As most are aware - some via first-hand experience - 3,200 naive yet ambitious freshman football fans, or even casual observers intent on experiencing the mystique of Michigan football games, will not get tickets to each home game. And yes, half of those students will either pay sums equivalent to out-of-state tuition for a ducat or be forced to sit home and watch Michigan try and dash Ohio State's national title hopes for a third straight year.
All kidding aside, this plan is nothing short of the most ridiculous maneuver yet pulled by an athletic department that has scammed, gypped, and cheated its most faithful of fans for far too long.
It is ludicrous enough that the University forces its own students to pay for tickets to see their peers, their classmates, compete.
It is such a shady business tactic to hear the athletic department justify charging students for tickets by giving the students a discount. Students have always thought that they were getting a good deal when the top of their ticket reads $13.50 while the guy sitting three sections over laid out 32 bucks for his.
We can't hope for the athletic department to ever grant students free tickets, because the precedent for charging students has been established for too long. What we can hope for is the department to re-assess its top priority.
It was given an opportunity to do so once a new wrinkle was added to the fold. The athletic department received too many requests for student tickets. Rather than expand the student section and decrease the number of tickets offered to non-students, the department issued a compromise far less appealing to the students - the split-season plan.
Senior Associate Athletic Director Keith Molin, an honorable person who is as a much a Michigan man as anyone else, said, "This is the most fair option there is. We couldn't take tickets away from those who already had them."
But he's wrong. It is not the most fair option and it could lead to a similar problem that now faces Crisler Arena. There is no doubt the most ardent, rambunctious, fanatical (which is what "fan" is an abbreviation for) spectators of Michigan sports are the students.

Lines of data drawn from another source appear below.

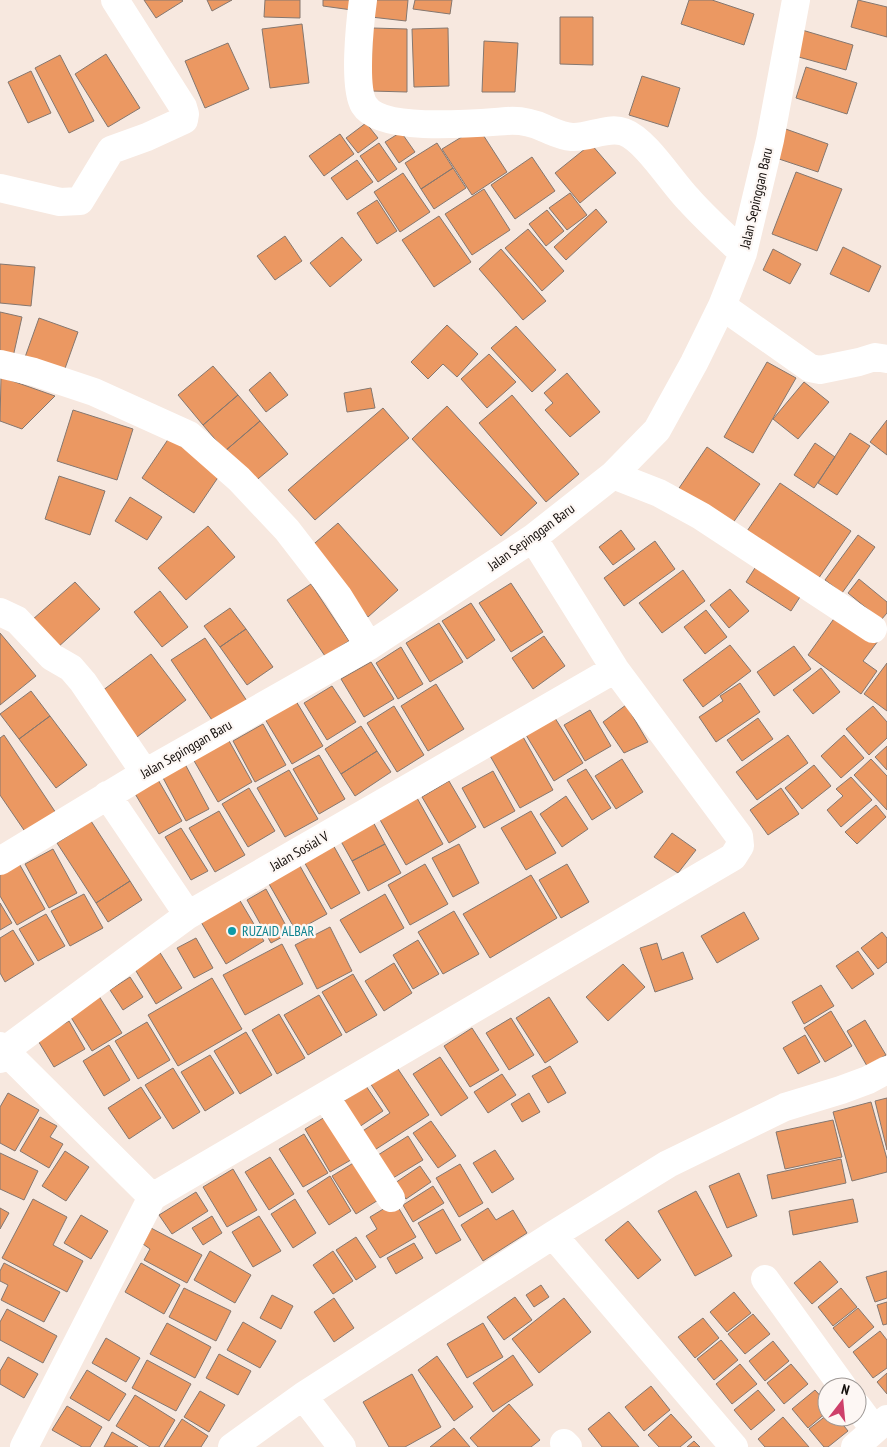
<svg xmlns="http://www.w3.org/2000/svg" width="887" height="1447" viewBox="0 0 887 1447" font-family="'PT Sans Narrow',sans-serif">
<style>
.building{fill:#eb9862;stroke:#85776f}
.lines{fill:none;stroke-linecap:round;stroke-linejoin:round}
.minor{stroke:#fff;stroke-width:28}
.culture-dot{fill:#0f9aa8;stroke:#fdf7f4;stroke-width:2}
.labels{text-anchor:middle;stroke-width:4.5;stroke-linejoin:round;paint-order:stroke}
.street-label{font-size:14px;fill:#120d0a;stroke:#fdf7f4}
.culture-label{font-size:14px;fill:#0d838f;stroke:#fdf7f4;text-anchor:start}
</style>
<rect width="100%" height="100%" fill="#f7e8df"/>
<path class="building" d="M144 0H182L183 1 156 18Z
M207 0H232L212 11Z
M265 0H300V18L264 17Z
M323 0H353L352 10 323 6Z
M373 0H408L406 21 371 17Z
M415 0H452L450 14 413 9Z
M689 0H712L754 14 744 45 681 24Z
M858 0 887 7V37L851 27Z
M560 17H593V65L560 64Z
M302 24 309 83 270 88 262 29Z
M372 28 407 29V92L371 91Z
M448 28 449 86 414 87 412 29Z
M802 30 853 45 846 70 795 56Z
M484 41 518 43 515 92H482Z
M228 43 249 89 205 108 185 61Z
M106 54 140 108 108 127 75 74Z
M60 55 94 121 69 133 35 68Z
M806 67 857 83 847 114 796 98Z
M31 71 51 113 28 123 8 82Z
M642 76 680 88 668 127 629 115Z
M366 123 378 138 358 153 346 138Z
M478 127 507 172 472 195 442 149Z
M780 127 828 144 818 172 770 156Z
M401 132 415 152 399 163 385 142Z
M340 134 354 154 324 176 309 156Z
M379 143 397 169 378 182 360 156Z
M437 143 453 168 421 189 405 163Z
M591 144 616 173 580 203 555 173Z
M532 157 555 191 515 219 491 185Z
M357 160 373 182 347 200 331 178Z
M453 168 466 188 434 209 421 189Z
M796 172 842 189 817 251 772 234Z
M403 173 430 212 400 232 374 192Z
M484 189 510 230 472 255 445 214Z
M570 193 587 215 567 230 549 208Z
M377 200 397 231 377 244 357 213Z
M596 209 607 222 566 260 554 247Z
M547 210 564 231 546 246 529 224Z
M439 216 471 262 434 287 402 240Z
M528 229 564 271 542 291 505 248Z
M285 236 302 261 275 280 257 256Z
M342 237 362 260 330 287 310 263Z
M843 247 881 266 869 292 830 274Z
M501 249 546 301 523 320 479 269Z
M773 249 801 264 790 284 763 270Z
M0 264 35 267 31 306 0 303Z
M0 312 22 317 13 357 0 354Z
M39 318 78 332 63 374 24 360Z
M447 325 478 354 457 377 443 364 428 379 411 362Z
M516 326 556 370 532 392 491 348Z
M489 354 516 382 487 408 461 379Z
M767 362 796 378 753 453 724 437Z
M213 366 238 395 203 425 178 395Z
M270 372 288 395 266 412 249 390Z
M567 373 600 412 570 437 545 410 553 403 544 393Z
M1 377 55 396 22 429 0 421Z
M804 382 829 402 798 439 773 419Z
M371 388 375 408 347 412 344 393Z
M238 395 260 421 225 451 203 425Z
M512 395 579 474 546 502 479 423Z
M447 406 537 503 501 536 412 439Z
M383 408 409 438 315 520 288 490Z
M73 410 133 429 117 480 57 461Z
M887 420V455L870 442Z
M260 421 288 454 253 483 225 451Z
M850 433 870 446 837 495 818 483Z
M169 438 221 473 194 513 142 478Z
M815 443 835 457 814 488 794 475Z
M707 447 760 484 728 530 675 494Z
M59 476 105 491 90 535 45 519Z
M780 483 851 531 816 582 745 534Z
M130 497 162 517 147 540 115 521Z
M338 523 398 590 368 617 308 549Z
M208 526 235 557 186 600 158 568Z
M621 530 635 549 613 565 599 547Z
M858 535 875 547 842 593 825 580Z
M655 541 675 569 624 606 604 578Z
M762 557 807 586 791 611 746 582Z
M683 570 705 601 662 633 639 603Z
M859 579 887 602V613L881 620 848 593Z
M75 582 100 609 57 648 32 620Z
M511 583 543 632 511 652 479 603Z
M311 584 349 641 325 656 287 600Z
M730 589 749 611 729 628 710 605Z
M160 591 188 627 162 647 134 612Z
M471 603 495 640 467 659 442 621Z
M230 608 246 629 220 647 204 626Z
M706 610 727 637 705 654 684 627Z
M838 613 878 641 863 661 877 671 861 694 808 655Z
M439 623 463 662 430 682 406 643Z
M246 629 273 667 247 685 220 647Z
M0 633 36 676 0 705Z
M544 636 565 666 533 689 512 658Z
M205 638 247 701 214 723 171 660Z
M730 645 751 671 703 707 683 680Z
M794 646 811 669 774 696 757 672Z
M401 647 423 684 398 699 376 663Z
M151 654 186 700 133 740 98 694Z
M371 662 394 699 364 717 341 679Z
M887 663V711L864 694Z
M821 668 840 692 813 714 793 690Z
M740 683 760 712 716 742 699 717 723 701 720 696Z
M436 684 464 729 428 751 401 706Z
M332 686 356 722 327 740 304 703Z
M31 691 50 716 19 739 0 714Z
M296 701 323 746 292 764 265 719Z
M626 705 648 742 624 753 603 722Z
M394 706 424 755 397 772 367 723Z
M873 706 887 722V738L869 755 846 729Z
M590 710 611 746 585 761 564 725Z
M50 716 87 765 56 788 19 739Z
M555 718 583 763 554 781 526 735Z
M758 718 773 739 742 761 727 740Z
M263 724 286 765 255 782 233 741Z
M361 726 377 751 341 774 325 749Z
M4 735 56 813 26 833 0 795V738Z
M522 735 553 790 520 808 489 754Z
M788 735 808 763 757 800 736 772Z
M844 735 864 758 841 778 821 756Z
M228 739 252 782 218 802 193 759Z
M887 746V770L875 757Z
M377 751 391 772 355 796 341 774Z
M319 755 345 799 319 814 293 769Z
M622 759 643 792 616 809 595 776Z
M871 759 887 776V810L854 775Z
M185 764 209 809 186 821 162 776Z
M814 765 831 786 802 809 785 788Z
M586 769 611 808 592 820 567 780Z
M289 770 318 819 285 837 257 788Z
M493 771 515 811 484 828 462 788Z
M851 777 872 800 841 827 827 810 843 796 836 789Z
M157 778 182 821 159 834 134 792Z
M449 781 476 827 449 843 422 797Z
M249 788 275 831 248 847 222 804Z
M781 788 799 814 768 835 750 810Z
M566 796 588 829 562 847 540 814Z
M417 798 443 844 406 865 379 818Z
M876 805 886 817 857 844 845 832Z
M219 811 245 855 215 872 189 828Z
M531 811 556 853 526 870 501 828Z
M371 818 385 844 352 861 338 836Z
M91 821 130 881 96 903 57 843Z
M181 828 208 871 191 880 165 837Z
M672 833 696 850 678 873 654 857Z
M332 843 360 893 331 909 303 860Z
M385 844 401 873 368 891 352 861Z
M459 844 479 883 453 897 432 858Z
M53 849 77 893 49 908 25 864Z
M296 859 327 914 296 931 265 877Z
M17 860 45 909 17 925 0 896V870Z
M425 864 448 904 410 925 388 885Z
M567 864 589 902 561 918 539 880Z
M531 875 557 918 490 958 463 914Z
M130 881 142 900 108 922 96 903Z
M266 889 290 933 271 943 247 900Z
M84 894 103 928 70 946 51 911Z
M385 894 404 928 360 953 340 920Z
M239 899 264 941 226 964 201 922Z
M0 903 12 923 0 930Z
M454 911 479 954 443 974 418 932Z
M744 912 759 939 717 963 701 936Z
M46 914 65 946 38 961 19 929Z
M330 927 352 971 317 989 295 945Z
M13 930 34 964 5 982 0 973V938Z
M882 932 887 938V962L878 969 861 948Z
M196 938 213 968 194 978 177 948Z
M418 940 439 974 413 989 393 955Z
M657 943 662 960 683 952 693 979 655 992 640 948Z
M282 944 303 984 245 1015 223 975Z
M159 951 182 988 156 1004 133 966Z
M858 951 874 974 852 989 836 966Z
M394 963 412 993 384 1011 365 981Z
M623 964 645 987 608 1021 586 997Z
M353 974 377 1015 346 1033 322 992Z
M130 977 143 997 123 1010 110 990Z
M212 978 242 1029 178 1066 148 1015Z
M821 985 834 1006 804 1024 792 1002Z
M97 993 122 1033 92 1051 67 1011Z
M319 995 342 1035 308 1055 284 1015Z
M549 997 578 1042 545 1063 516 1018Z
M831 1011 852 1046 825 1062 804 1028Z
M279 1014 305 1058 277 1074 252 1030Z
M511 1018 534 1055 509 1070 486 1033Z
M865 1020 886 1055 867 1066 847 1031Z
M69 1021 85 1049 54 1067 37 1039Z
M147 1022 170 1060 138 1079 115 1041Z
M472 1028 499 1070 470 1087 444 1046Z
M246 1032 272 1075 240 1094 214 1051Z
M805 1035 820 1062 798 1074 783 1048Z
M109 1045 130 1080 104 1096 83 1061Z
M210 1055 234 1093 205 1111 181 1072Z
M440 1057 468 1098 441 1116 413 1074Z
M396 1066 429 1115 370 1153 358 1134 390 1113 370 1083Z
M550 1066 566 1093 548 1103 532 1076Z
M173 1068 200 1112 173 1129 145 1085Z
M502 1074 516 1095 488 1113 474 1092Z
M366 1086 383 1111 359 1127 342 1102Z
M141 1087 161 1118 129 1139 108 1108Z
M8 1093 39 1110 15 1151 0 1143V1107Z
M529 1093 540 1112 522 1122 511 1104Z
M887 1098V1150L875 1101Z
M871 1102 887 1159V1172L852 1181 833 1112Z
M330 1114 356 1157 330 1172 305 1129Z
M40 1117 57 1126 50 1137 63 1144 49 1168 20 1151Z
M833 1120 842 1157 785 1169 776 1132Z
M431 1121 456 1156 438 1168 413 1133Z
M304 1134 328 1173 303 1187 279 1149Z
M408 1136 423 1160 393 1178 378 1155Z
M495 1150 514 1179 492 1193 473 1163Z
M65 1151 89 1167 66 1201 42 1186Z
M0 1153 38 1171 24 1200 0 1189Z
M270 1157 294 1194 269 1210 245 1172Z
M360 1159 383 1197 356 1214 332 1176Z
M841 1159 846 1183 772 1199 767 1175Z
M460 1164 483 1203 459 1217 436 1178Z
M420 1166 431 1182 406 1199 395 1183Z
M233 1169 257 1210 227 1227 203 1187Z
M739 1173 757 1216 727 1228 709 1186Z
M330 1176 351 1211 329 1225 307 1191Z
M433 1186 444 1203 413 1222 403 1205Z
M696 1191 732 1256 695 1276 658 1211Z
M196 1192 208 1211 172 1234 159 1215Z
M33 1199 67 1217 53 1245 83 1261 67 1292 2 1258Z
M295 1199 316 1233 293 1248 271 1214Z
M853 1199 858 1222 793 1235 789 1211Z
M395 1202 416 1237 380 1258 366 1236 377 1229 370 1217Z
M0 1208 9 1213 0 1229Z
M488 1208 496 1220 513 1210 527 1233 483 1261 461 1225Z
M443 1209 461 1240 436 1254 418 1223Z
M81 1215 108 1231 91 1259 64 1243Z
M212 1216 222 1233 203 1245 192 1228Z
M259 1216 281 1251 253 1267 232 1232Z
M628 1221 661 1260 638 1279 605 1240Z
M151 1228 202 1255 187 1283 144 1260 150 1249 143 1244Z
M356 1237 376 1267 356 1280 336 1250Z
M414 1243 423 1258 396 1274 387 1258Z
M210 1251 251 1275 235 1303 194 1280Z
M333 1251 353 1281 333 1294 313 1265Z
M820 1261 838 1282 812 1304 794 1283Z
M4 1263 60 1292 44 1322 1 1300 8 1285 0 1281V1271Z
M141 1263 180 1285 164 1314 125 1292Z
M887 1271V1298L875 1302 866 1277Z
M541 1285 549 1297 534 1307 526 1295Z
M184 1288 231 1311 216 1341 169 1317Z
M841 1288 857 1307 833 1326 818 1307Z
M734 1292 751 1313 727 1332 710 1312Z
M272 1295 293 1306 281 1329 260 1318Z
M515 1297 532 1320 504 1340 487 1317Z
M334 1298 354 1328 334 1342 314 1312Z
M564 1298 591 1332 539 1373 512 1339Z
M887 1302V1324L883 1325 877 1305Z
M858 1308 874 1327 849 1348 833 1328Z
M7 1309 57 1336 43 1363 0 1340V1322Z
M753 1314 770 1334 745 1354 728 1334Z
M703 1318 719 1338 695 1358 678 1337Z
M243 1322 276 1341 260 1368 227 1350Z
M167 1323 211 1347 195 1378 150 1354Z
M483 1323 503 1357 467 1378 447 1344Z
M880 1331 887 1340V1368L873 1378 853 1352Z
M106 1338 140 1358 126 1382 92 1363Z
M721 1340 738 1360 714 1380 697 1359Z
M773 1341 789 1361 765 1381 749 1361Z
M219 1354 251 1371 238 1395 206 1378Z
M513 1355 533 1385 493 1412 473 1383Z
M437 1356 473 1407 454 1421 418 1370Z
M8 1357 38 1374 24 1398 0 1384V1371Z
M147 1360 191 1384 176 1411 132 1388Z
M740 1364 757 1384 732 1404 716 1384Z
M791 1364 808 1384 784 1404 767 1383Z
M87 1370 126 1394 109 1421 70 1398Z
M887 1373V1394L877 1382Z
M412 1374 441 1427 405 1447H389L363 1402Z
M651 1386 670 1410 644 1431 625 1407Z
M758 1390 775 1410 751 1430 734 1410Z
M815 1390 827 1403V1412L808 1428 792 1409Z
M200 1391 225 1405 209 1432 184 1417Z
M135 1395 175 1420 159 1447H150L116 1426Z
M509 1404 540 1440 531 1447H478L470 1438Z
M67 1406 102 1427 90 1447H82L52 1430Z
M609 1412 639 1447H602L588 1429Z
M671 1414 692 1437 680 1447H659L648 1435Z
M827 1415V1417H837L848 1431 828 1447H824L809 1429Z
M783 1417 809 1447H765L758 1439Z
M182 1419 208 1436 201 1447H164Z
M454 1428 470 1447H430Z
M112 1432 138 1447H104Z
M694 1441 700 1447H687Z"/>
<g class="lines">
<path class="minor" d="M363 0C360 22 353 87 364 105 381 133 478 123 507 121 519 120 533 123 544 128 554 132 561 136 572 137 589 138 608 126 624 132 646 140 672 183 689 200 706 219 725 236 743 253
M0 188 60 202 80 201 111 150 147 137 184 120 185 114 183 107 115 0
M722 306 810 368 820 370 859 362 875 357 887 359
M0 364 34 372 94 392 189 435 239 479 287 530 338 596 369 646
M613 475 659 493 701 516 873 629
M0 612 17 620 52 657 71 668 83 682 145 773
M107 795 188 915
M0 861 145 773 369 646 533 538 613 475 657 430 694 363 722 306 743 253 770 140 796 0
M0 1046 152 1197
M0 1059 4 1051 188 915 615 669
M325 1096 391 1198
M553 1235 734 1447
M765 1279 843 1387
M303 1396 342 1447
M857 1406 874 1429
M564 1443 568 1447
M24 1447 152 1197 733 857 740 846 739 836 615 669 533 538
M232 1447 303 1396 553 1235 668 1164 785 1107 841 1090 868 1080 887 1070
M855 1447 887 1419"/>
</g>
<circle class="culture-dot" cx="232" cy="931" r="5"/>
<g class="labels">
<g class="street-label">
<text transform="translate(756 198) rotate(-77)" y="5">Jalan Sepinggan Baru</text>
<text transform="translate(531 537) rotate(-36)" y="5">Jalan Sepinggan Baru</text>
<text transform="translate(186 749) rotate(-30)" y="5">Jalan Sepinggan Baru</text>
<text transform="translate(299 851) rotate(-30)" y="5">Jalan Sosial V</text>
</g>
<g class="culture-label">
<text x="242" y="936">RUZAID ALBAR</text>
</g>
</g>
<g transform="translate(842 1402) rotate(16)"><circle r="24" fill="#fdf7f4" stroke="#9f9996"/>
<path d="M0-4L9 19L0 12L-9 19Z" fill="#ce406a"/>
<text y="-8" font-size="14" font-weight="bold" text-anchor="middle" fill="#120d0a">N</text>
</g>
</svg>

So what happened when the athletic department switched to split-season seating for basketball tickets keeping the student section the same size rather than expanding it? The transformation of Crisler from a riotous showplace to the "mausoleum," as it is now known to visiting fans. It is by far the quietest arena of any Division I program of Michigan's magnitude.
That is why Michigan hurt itself with this decision. Not because it is trying to wring every possible dollar out of the students and not because it plays favorites with affluent alumni and local supporters. It's because quieting the loudest section in the stadium will take away the home-field advantage that the Wolverines should not be privileged to have, but entitled to have.
You want the fairest solution to this problem, guarantee every student a seat. If they don't want to buy tickets, by say, March 1, then turn to others. Michigan has packed in over 100,000 for every game for more than 22 years. It won't be a problem. People will buy tickets.
But now, the athletic department is guaranteed of which people will buy tickets, the ones paying $32 apiece rather than $13.50. And those are the people the department wants sitting there. Crisler Arena is proof that screaming fans are not what the athletic department is concerned about. It would rather have those 1,600 seats filled with people paying the extra $18.50.
The department is implying your dollar is worth more than your vocal support. This is why there are split-season tickets - $18.50 worth of reasons.
Molin said that with the split-season plan, "no student is shut out of the experience." You're wrong, Keith. Sixteen-hundred students will be shut out of the Michigan-Ohio State experience this year, the greatest rivalry in college football.